Later on we'll go deeper into the art of fundamental analysis, talking about a number of important economic events and how to interpret them.

Technical analysis
This is nowadays viewed as the most prominent of the two methods, although everybody also agrees that successful traders generally mix the two in determining their strategy.

Technical analysis doesn't concern itself with actual events, it just looks at the history of the prices, searching for clues as to what those prices might do next.

Factors like Open, High, Low, Close of a particular price are readily available in the open market that forex is, and they can be very easily charted.
The magic word is 'Trend'. What is the trend? Where are we going? What is the pattern? Is it a reversal pattern with double top, is there a double bottom, a head-and-shoulders top perhaps? Or maybe a continuation pattern with a flag, or a symmetrical triangle? This is not the place to go deeper into these magical terms (the aim of this article is to get to know, not to marry and have babies), but suffice it to say that it's important to have some knowledge of what technical analysis is all about. This is not just because it might help you pick your own trades, but it also gives you information about when other traders might step in or out.

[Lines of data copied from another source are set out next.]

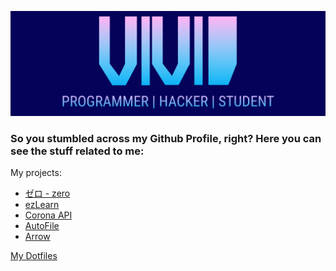 ![GitHub Logo](/header3.png)
### So you stumbled across my Github Profile, right? Here you can see the stuff related to me:


My projects:
- <a href="https://github.com/vividsystem/zero">ゼロ - zero</a>
- <a href="https://github.com/vividsystem/ezlearn">ezLearn</a>
- <a href="https://github.com/vividsystem/corona_api">Corona API</a> 
- <a href="https://github.com/vividsystem/autofile">AutoFile</a>
- <a href="https://github.com/vividsystem/arrow">Arrow</a>



<a href="https://github.com/vividsystem/dotfiles">My Dotfiles</a>
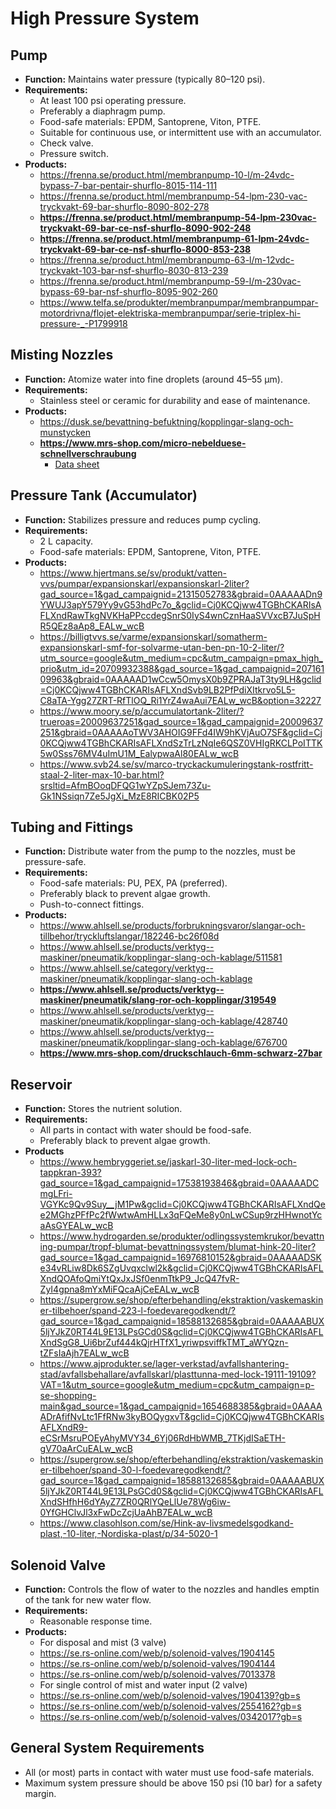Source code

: # High Pressure System

## Pump
- **Function:** Maintains water pressure (typically 80–120 psi).
- **Requirements:**
    - At least 100 psi operating pressure.
    - Preferably a diaphragm pump.
    - Food-safe materials: EPDM, Santoprene, Viton, PTFE.
    - Suitable for continuous use, or intermittent use with an accumulator.
    - Check valve.
    - Pressure switch.
- **Products:**
    - https://frenna.se/product.html/membranpump-10-l/m-24vdc-bypass-7-bar-pentair-shurflo-8015-114-111
    - https://frenna.se/product.html/membranpump-54-lpm-230-vac-tryckvakt-69-bar-shurflo-8090-802-278
    - **https://frenna.se/product.html/membranpump-54-lpm-230vac-tryckvakt-69-bar-ce-nsf-shurflo-8090-902-248**
    - **https://frenna.se/product.html/membranpump-61-lpm-24vdc-tryckvakt-69-bar-ce-nsf-shurflo-8000-853-238**
    - https://frenna.se/product.html/membranpump-63-l/m-12vdc-tryckvakt-103-bar-nsf-shurflo-8030-813-239
    - https://frenna.se/product.html/membranpump-59-l/m-230vac-bypass-69-bar-nsf-shurflo-8095-902-260
    - https://www.telfa.se/produkter/membranpumpar/membranpumpar-motordrivna/flojet-elektriska-membranpumpar/serie-triplex-hi-pressure-_-P1799918

## Misting Nozzles
- **Function:** Atomize water into fine droplets (around 45–55 µm).
- **Requirements:**
  - Stainless steel or ceramic for durability and ease of maintenance.
- **Products:**
    - https://dusk.se/bevattning-befuktning/kopplingar-slang-och-munstycken
    - **https://www.mrs-shop.com/micro-nebelduese-schnellverschraubung**    
        - [Data sheet](https://www.mrs-shop.com/media/pdf/33/56/12/micro-nebelduesen-uebersicht.pdf)    

## Pressure Tank (Accumulator)
- **Function:** Stabilizes pressure and reduces pump cycling.
- **Requirements:**
  - 2 L capacity.
  - Food-safe materials: EPDM, Santoprene, Viton, PTFE.
- **Products:**
  - https://www.hjertmans.se/sv/produkt/vatten-vvs/pumpar/expansionskarl/expansionskarl-2liter?gad_source=1&gad_campaignid=21315052783&gbraid=0AAAAADn9YWUJ3apY579Yy9vG53hdPc7o_&gclid=Cj0KCQjww4TGBhCKARIsAFLXndRawTkgNVKHaPPccdegSnrS0IyS4wnCznHaaSVVxcB7JuSpHR5QEz8aAp8_EALw_wcB
  - https://billigtvvs.se/varme/expansionskarl/somatherm-expansionskarl-smf-for-solvarme-utan-ben-pn-10-2-liter/?utm_source=google&utm_medium=cpc&utm_campaign=pmax_high_prio&utm_id=20709932388&gad_source=1&gad_campaignid=20716109963&gbraid=0AAAAAD1wCcw5OmysX0b9ZPRAJaT3ty9LH&gclid=Cj0KCQjww4TGBhCKARIsAFLXndSvb9LB2PfPdiXItkrvo5L5-C8aTA-Ygg27ZRT-RfTlOQ_Ri1YrZ4waAui7EALw_wcB&option=32227
  - https://www.moory.se/p/accumulatortank-2liter/?trueroas=20009637251&gad_source=1&gad_campaignid=20009637251&gbraid=0AAAAAoTWV3AHOIG9FFd4IW9hKVjAuO7SF&gclid=Cj0KCQjww4TGBhCKARIsAFLXndSzTrLzNqIe6QSZ0VHIgRKCLPoITTK5w0Sss76MV4uImU1M_EalypwaAl80EALw_wcB
  - https://www.svb24.se/sv/marco-tryckackumuleringstank-rostfritt-staal-2-liter-max-10-bar.html?srsltid=AfmBOoqDFQG1wYZpSJem73Zu-Gk1NSsiqn7Ze5JgXi_MzE8RICBK02P5

## Tubing and Fittings
- **Function:** Distribute water from the pump to the nozzles, must be pressure-safe.
- **Requirements:**
    - Food-safe materials: PU, PEX, PA (preferred).
    - Preferably black to prevent algae growth.
    - Push-to-connect fittings.
- **Products:**
    - https://www.ahlsell.se/products/forbrukningsvaror/slangar-och-tillbehor/tryckluftslangar/182246-bc26f08d
    - https://www.ahlsell.se/products/verktyg--maskiner/pneumatik/kopplingar-slang-och-kablage/511581
    - https://www.ahlsell.se/category/verktyg--maskiner/pneumatik/kopplingar-slang-och-kablage
    - **https://www.ahlsell.se/products/verktyg--maskiner/pneumatik/slang-ror-och-kopplingar/319549**
    - https://www.ahlsell.se/products/verktyg--maskiner/pneumatik/kopplingar-slang-och-kablage/428740
    - https://www.ahlsell.se/products/verktyg--maskiner/pneumatik/kopplingar-slang-och-kablage/676700
    - **https://www.mrs-shop.com/druckschlauch-6mm-schwarz-27bar**

## Reservoir
- **Function:** Stores the nutrient solution.
- **Requirements:**
  - All parts in contact with water should be food-safe.
  - Preferably black to prevent algae growth.
- **Products**
  - https://www.hembryggeriet.se/jaskarl-30-liter-med-lock-och-tappkran-393?gad_source=1&gad_campaignid=17538193846&gbraid=0AAAAADCmgLFri-VGYKc9Qv9Suy__jM1Pw&gclid=Cj0KCQjww4TGBhCKARIsAFLXndQee2MGhzPFfPc2fWwtwAmHLLx3qFQeMe8y0nLwCSup9rzHHwnotYcaAsGYEALw_wcB
  - https://www.hydrogarden.se/produkter/odlingssystemkrukor/bevattning-pumpar/tropf-blumat-bevattningssystem/blumat-hink-20-liter?gad_source=1&gad_campaignid=16976810152&gbraid=0AAAAADSKe34vRLiw8Dk6SZgUvqxclwl2k&gclid=Cj0KCQjww4TGBhCKARIsAFLXndQOAfoQmiYtQxJxJSf0enmTtkP9_JcQ47fvR-ZyI4gpna8mYxMiFQcaAjCeEALw_wcB
  - https://supergrow.se/shop/efterbehandling/ekstraktion/vaskemaskiner-tilbehoer/spand-223-l-foedevaregodkendt/?gad_source=1&gad_campaignid=18588132685&gbraid=0AAAAABUX5ljYJkZ0RT44L9E13LPsGCd0S&gclid=Cj0KCQjww4TGBhCKARIsAFLXndSgG8_Ui6brZuf444kQjrHTfX1_yriwpsviffkTMT_aWYQzn-tZFsIaAjh7EALw_wcB
  - https://www.ajprodukter.se/lager-verkstad/avfallshantering-stad/avfallsbehallare/avfallskarl/plasttunna-med-lock-19111-19109?VAT=1&utm_source=google&utm_medium=cpc&utm_campaign=p-se-shopping-main&gad_source=1&gad_campaignid=1654688385&gbraid=0AAAAADrAfifNvLtc1FfRNw3kyBOQygxvT&gclid=Cj0KCQjww4TGBhCKARIsAFLXndR9-eCSrMsruPOEyAhyMVY34_6Yj06RdHbWMB_7TKjdISaETH-gV70aArCuEALw_wcB
  - https://supergrow.se/shop/efterbehandling/ekstraktion/vaskemaskiner-tilbehoer/spand-30-l-foedevaregodkendt/?gad_source=1&gad_campaignid=18588132685&gbraid=0AAAAABUX5ljYJkZ0RT44L9E13LPsGCd0S&gclid=Cj0KCQjww4TGBhCKARIsAFLXndSHfhH6dYAyZ7ZR0QRlYQeLlUe78Wg6iw-0YfGHClvJl3xFwDcZcjUaAhB7EALw_wcB
  - https://www.clasohlson.com/se/Hink-av-livsmedelsgodkand-plast,-10-liter,-Nordiska-plast/p/34-5020-1

## Solenoid Valve
- **Function:** Controls the flow of water to the nozzles and handles emptin of the tank for new water flow.
- **Requirements:**
  - Reasonable response time.
- **Products:**
  -  For disposal and mist (3 valve)
    - https://se.rs-online.com/web/p/solenoid-valves/1904145
    - https://se.rs-online.com/web/p/solenoid-valves/1904144
    - https://se.rs-online.com/web/p/solenoid-valves/7013378
  -  For single control of mist and water input (2 valve)
    - https://se.rs-online.com/web/p/solenoid-valves/1904139?gb=s
    - https://se.rs-online.com/web/p/solenoid-valves/2554162?gb=s
    - https://se.rs-online.com/web/p/solenoid-valves/0342017?gb=s

## General System Requirements
- All (or most) parts in contact with water must use food-safe materials.
- Maximum system pressure should be above 150 psi (10 bar) for a safety margin.
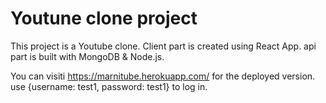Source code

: # Youtune clone project

This project is a Youtube clone. Client part is created using React App. api part is built with MongoDB & Node.js.

You can visiti https://marnitube.herokuapp.com/ for the deployed version. use {username: test1, password: test1} to log in.
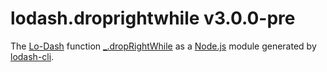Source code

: # lodash.droprightwhile v3.0.0-pre

The [Lo-Dash](https://lodash.com/) function [_.dropRightWhile](http://lodash.com/docs#dropRightWhile) as a [Node.js](http://nodejs.org/) module generated by [lodash-cli](https://www.npmjs.com/package/lodash-cli).
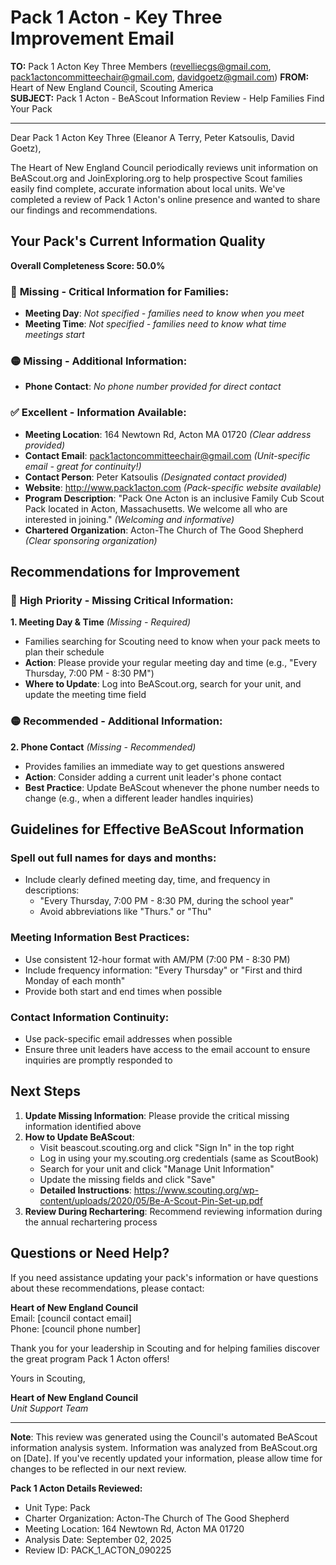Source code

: # Pack 1 Acton - Key Three Improvement Email

**TO:** Pack 1 Acton Key Three Members (revelliecgs@gmail.com, pack1actoncommitteechair@gmail.com, davidgoetz@gmail.com)
**FROM:** Heart of New England Council, Scouting America  
**SUBJECT:** Pack 1 Acton - BeAScout Information Review - Help Families Find Your Pack  

---

Dear Pack 1 Acton Key Three (Eleanor A Terry, Peter  Katsoulis, David  Goetz),

The Heart of New England Council periodically reviews unit information on BeAScout.org and JoinExploring.org to help prospective Scout families easily find complete, accurate information about local units. We've completed a review of Pack 1 Acton's online presence and wanted to share our findings and recommendations.

## Your Pack's Current Information Quality

**Overall Completeness Score: 50.0%**

### 🔴 **Missing - Critical Information for Families:**
- **Meeting Day**: *Not specified - families need to know when you meet*
- **Meeting Time**: *Not specified - families need to know what time meetings start*

### 🟡 **Missing - Additional Information:**
- **Phone Contact**: *No phone number provided for direct contact*

### ✅ **Excellent - Information Available:**
- **Meeting Location**: 164 Newtown Rd, Acton MA 01720 *(Clear address provided)*
- **Contact Email**: pack1actoncommitteechair@gmail.com *(Unit-specific email - great for continuity!)*
- **Contact Person**: Peter Katsoulis *(Designated contact provided)*
- **Website**: http://www.pack1acton.com *(Pack-specific website available)*
- **Program Description**: "Pack One Acton is an inclusive Family Cub Scout Pack located in Acton, Massachusetts.  We welcome all who are interested in joining." *(Welcoming and informative)*
- **Chartered Organization**: Acton-The Church of The Good Shepherd *(Clear sponsoring organization)*

## Recommendations for Improvement

### 🔴 **High Priority - Missing Critical Information:**

**1. Meeting Day & Time** *(Missing - Required)*
- Families searching for Scouting need to know when your pack meets to plan their schedule
- **Action**: Please provide your regular meeting day and time (e.g., "Every Thursday, 7:00 PM - 8:30 PM")
- **Where to Update**: Log into BeAScout.org, search for your unit, and update the meeting time field

### 🟡 **Recommended - Additional Information:**

**2. Phone Contact** *(Missing - Recommended)*
- Provides families an immediate way to get questions answered
- **Action**: Consider adding a current unit leader's phone contact
- **Best Practice**: Update BeAScout whenever the phone number needs to change (e.g., when a different leader handles inquiries)


## Guidelines for Effective BeAScout Information

### **Spell out full names for days and months:**
- Include clearly defined meeting day, time, and frequency in descriptions:
  - "Every Thursday, 7:00 PM - 8:30 PM, during the school year"
  - Avoid abbreviations like "Thurs." or "Thu"

### **Meeting Information Best Practices:**
- Use consistent 12-hour format with AM/PM (7:00 PM - 8:30 PM)
- Include frequency information: "Every Thursday" or "First and third Monday of each month"
- Provide both start and end times when possible

### **Contact Information Continuity:**
- Use pack-specific email addresses when possible
- Ensure three unit leaders have access to the email account to ensure inquiries are promptly responded to

## Next Steps

1. **Update Missing Information**: Please provide the critical missing information identified above
2. **How to Update BeAScout**: 
   - Visit beascout.scouting.org and click "Sign In" in the top right
   - Log in using your my.scouting.org credentials (same as ScoutBook)
   - Search for your unit and click "Manage Unit Information"
   - Update the missing fields and click "Save"
   - **Detailed Instructions**: https://www.scouting.org/wp-content/uploads/2020/05/Be-A-Scout-Pin-Set-up.pdf
3. **Review During Rechartering**: Recommend reviewing information during the annual rechartering process

## Questions or Need Help?

If you need assistance updating your pack's information or have questions about these recommendations, please contact:

**Heart of New England Council**  
Email: [council contact email]  
Phone: [council phone number]

Thank you for your leadership in Scouting and for helping families discover the great program Pack 1 Acton offers!

Yours in Scouting,

**Heart of New England Council**  
*Unit Support Team*

---

**Note**: This review was generated using the Council's automated BeAScout information analysis system. Information was analyzed from BeAScout.org on [Date]. If you've recently updated your information, please allow time for changes to be reflected in our next review.

**Pack 1 Acton Details Reviewed:**
- Unit Type: Pack
- Charter Organization: Acton-The Church of The Good Shepherd  
- Meeting Location: 164 Newtown Rd, Acton MA 01720
- Analysis Date: September 02, 2025
- Review ID: PACK_1_ACTON_090225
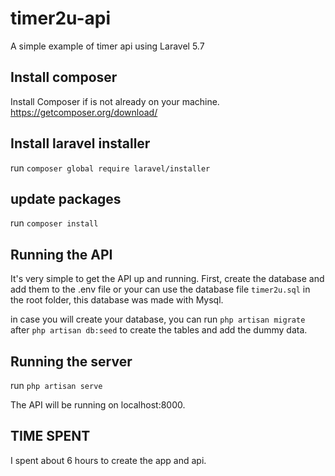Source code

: # timer2u-api
A simple example of timer api  using Laravel 5.7


## Install composer
Install Composer if is not already on your machine.
https://getcomposer.org/download/

## Install laravel installer
run `composer global require laravel/installer`

## update packages
run `composer install`

## Running the API
It's very simple to get the API up and running. First, create the database and add them to the .env file or your can use the database file `timer2u.sql` in the root folder, 
this database was made with Mysql.

in case you will create your database, you can run `php artisan migrate` after `php artisan db:seed` to create the tables and add the dummy data.

## Running the server

run `php artisan serve`

The API will be running on localhost:8000.

## TIME SPENT
I spent about 6 hours to create the app and api.
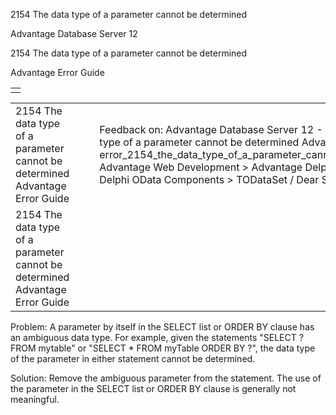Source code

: 2154 The data type of a parameter cannot be determined




Advantage Database Server 12  

2154 The data type of a parameter cannot be determined

Advantage Error Guide

|  |
| --- |
|  |

|  |  |  |  |  |
| --- | --- | --- | --- | --- |
| 2154 The data type of a parameter cannot be determined  Advantage Error Guide |  |  | Feedback on: Advantage Database Server 12 - 2154 The data type of a parameter cannot be determined Advantage Error Guide error\_2154\_the\_data\_type\_of\_a\_parameter\_cannot\_be\_determined Advantage Web Development > Advantage Delphi OData Client > Delphi OData Components > TODataSet / Dear Support Staff, |  |
| 2154 The data type of a parameter cannot be determined  Advantage Error Guide |  |  |  |  |

Problem: A parameter by itself in the SELECT list or ORDER BY clause has an ambiguous data type. For example, given the statements "SELECT ? FROM mytable" or "SELECT \* FROM myTable ORDER BY ?", the data type of the parameter in either statement cannot be determined.

Solution: Remove the ambiguous parameter from the statement. The use of the parameter in the SELECT list or ORDER BY clause is generally not meaningful.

Technical analysis seems very difficult and esoteric at first, but a lot of it actually is fairly logical and easy to grasp. The story of one trader is that before he opened a position he always printed out a chart with the prices over a past period of time of the stock he was considering. He then put that print out up on the wall and stepped back. If he could see a rising pattern on the chart from the other end of the room, he'd buy it. Yes, that too is technical analysis. :)



TIP: Don't get in bed exclusively with either school. Check both the actual events as well as candlestick charts and some technical indicators (that we will talk about later on), so you get the best from both worlds.